I wasn’t a die-hard Kannywood fan, but some stories break through the noise and plant themselves in you. Wasila was one of them. You didn’t have to follow every film or memorize every actor’s name to feel its weight. It moved through the streets, the houses, the voices of children who sang it without knowing why it hurt so much.
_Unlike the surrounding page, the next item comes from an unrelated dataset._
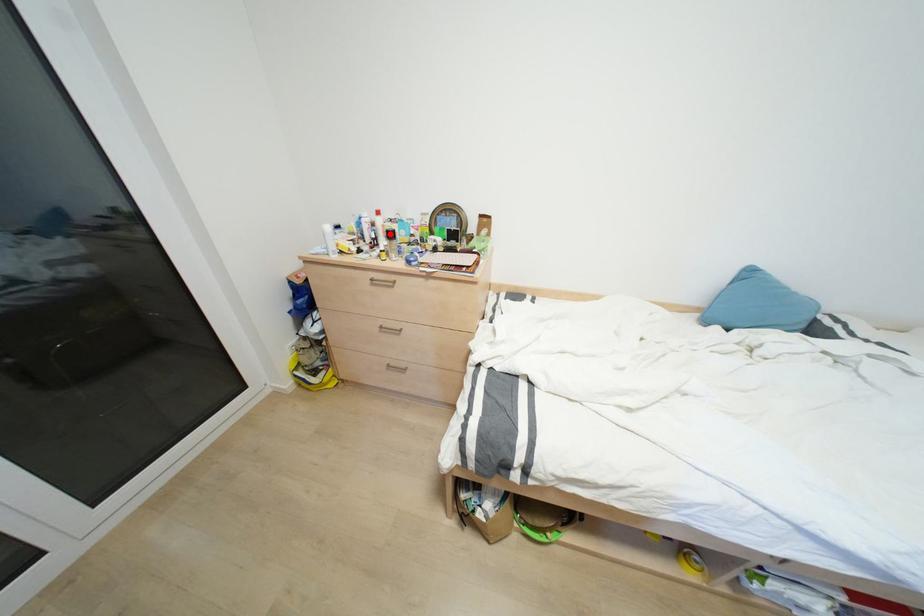
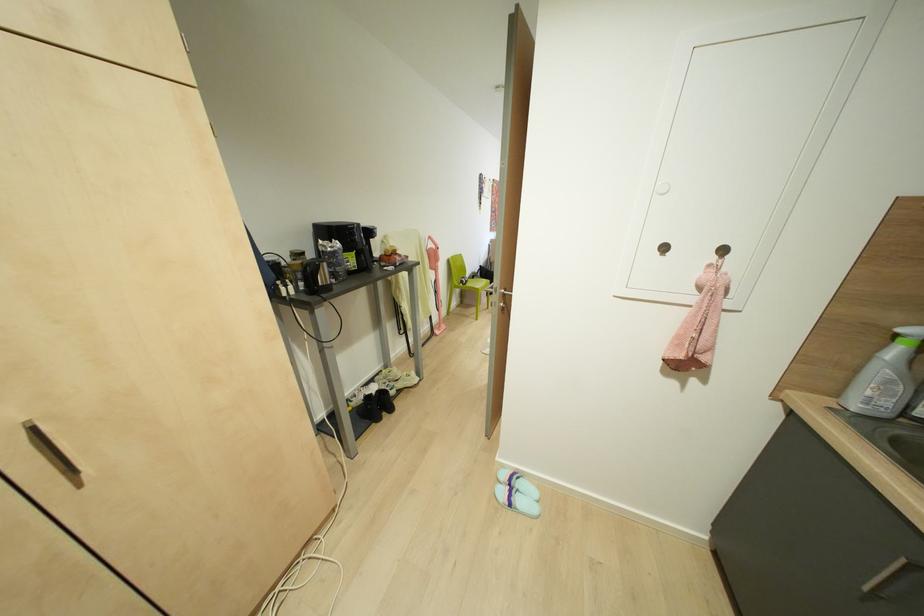
Question: I am providing you with two images of the same scene from different viewpoints. A red point is marked on the first image. Is the red point's position out of view in image 2?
That’s the power of art that speaks to what people live through. I’ve always picked up on the things around me, not to know it all, but to stay connected, to feel part of the pulse of the world. Football, Nollywood, Kannywood, the names that light up conversations. I might not live inside those worlds, but I know enough to feel their heat when it matters.
And Wasila burned.
In 2010, the film Wasila landed like a confession that the whole North couldn’t ignore. Directed by Ali Nuhu and produced by Yakubu Lere, it wasn’t just entertainment. It was a mirror. A banker named Jamilu, drowned in work, leaves his educated wife, Wasila, starved for attention. Loneliness opens the door, and her old flame Muda walks through it. When Jamilu returns for a forgotten file, he finds his marriage shattered in a single glance. Trust collapses, love bleeds out, and the audience is left with the raw ache of what neglect can do.
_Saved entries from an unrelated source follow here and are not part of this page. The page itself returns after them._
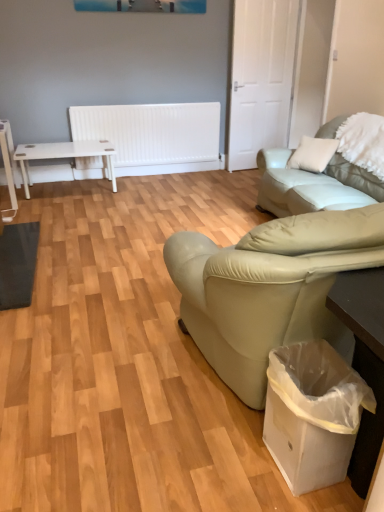
In order to face white plastic bag at lower right, should I rotate leftwards or rightwards?

To face it directly, rotate right by 15.630 degrees.

Find the location of `white plastic bag at lower right`. white plastic bag at lower right is located at coordinates (313, 413).

What is the approximate height of white plastic table at lower right, marked as the 2th table in a back-to-front arrangement?

The height of white plastic table at lower right, marked as the 2th table in a back-to-front arrangement, is 24.14 inches.

You are a GUI agent. You are given a task and a screenshot of the screen. Output one action in this format:
    pyautogui.click(x=<x>, y=<y>)
    Task: Click on the leather couch at right
    This screenshot has width=384, height=512.
    Given the screenshot: What is the action you would take?
    pyautogui.click(x=313, y=185)

This screenshot has width=384, height=512. Describe the element at coordinates (9, 160) in the screenshot. I see `white glossy table at left, the second table when ordered from right to left` at that location.

This screenshot has height=512, width=384. What are the coordinates of `white fluffy pillow at upper right` in the screenshot? It's located at (363, 142).

Locate an element on the screen. This screenshot has height=512, width=384. white plastic bag at lower right is located at coordinates (313, 413).

Considering the relative positions of white plastic bag at lower right and white glossy table at left, placed as the second table when sorted from front to back, in the image provided, is white plastic bag at lower right in front of white glossy table at left, placed as the second table when sorted from front to back,?

Yes.

From a real-world perspective, between white plastic bag at lower right and white glossy table at left, the first table when ordered from top to bottom, who is vertically higher?

In real-world perspective, white glossy table at left, the first table when ordered from top to bottom, is above.

You are a GUI agent. You are given a task and a screenshot of the screen. Output one action in this format:
    pyautogui.click(x=<x>, y=<y>)
    Task: Click on the table that is on the left side of white plastic bag at lower right
    Image resolution: width=384 pixels, height=512 pixels.
    Given the screenshot: What is the action you would take?
    pyautogui.click(x=9, y=160)

Consider the image. Do you think leather couch at right is within white fluffy pillow at upper right, or outside of it?

leather couch at right is not inside white fluffy pillow at upper right, it's outside.

Considering the positions of points (299, 175) and (375, 129), is point (299, 175) farther from camera compared to point (375, 129)?

Yes, point (299, 175) is farther from viewer.

Is leather couch at right facing away from white fluffy pillow at upper right?

Absolutely, leather couch at right is directed away from white fluffy pillow at upper right.

Is leather couch at right thinner than white fluffy pillow at upper right?

Incorrect, the width of leather couch at right is not less than that of white fluffy pillow at upper right.

From the image's perspective, does white glossy table at left, arranged as the 1th table when viewed from the back, appear higher than white plastic table at lower right, which is the second table from top to bottom?

Yes, from the image's perspective, white glossy table at left, arranged as the 1th table when viewed from the back, is above white plastic table at lower right, which is the second table from top to bottom.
The song “Wasila 2010” carried that ache further. “Kin ce amana na, Wasila”, you betrayed my trust, Wasila. The words became a lament on every street, a melody that children hummed and adults felt in their chest. “Wasila” means a way in Hausa, and ironically, she became the means or a way through which everything fell apart. It was more than a film. It was a warning, a lesson, a wound that wouldn’t close.
So when I saw the headline: “Veteran Kannywood actress Wasila Isma’il dies at 46”, my chest tightened. For a second, I wondered if it was the character come to life. But the face in the photo was the same one I’d met through the screen years ago. The actress who gave life to that story, who asked for the film’s title to be changed from Jamila to Wasila, without worrying about tarnishing her real name, was gone.
She started in 1998 with Jinin Masoya, but it was Wasila in 1999 that made her a household name. From Kaduna to every home in the North, her voice and presence shaped a generation’s understanding of love, betrayal, and consequence. Fans and colleagues mourned her as a talent who left behind more than films. She left lessons, reflections, and a name that now outlives her.
Wasila Isma’il didn’t just act. She gave a nation a story that still stings, a song that still echoes, and a reminder that art can outlive the artist.
May God forgive her, console her family, and grant her paradise.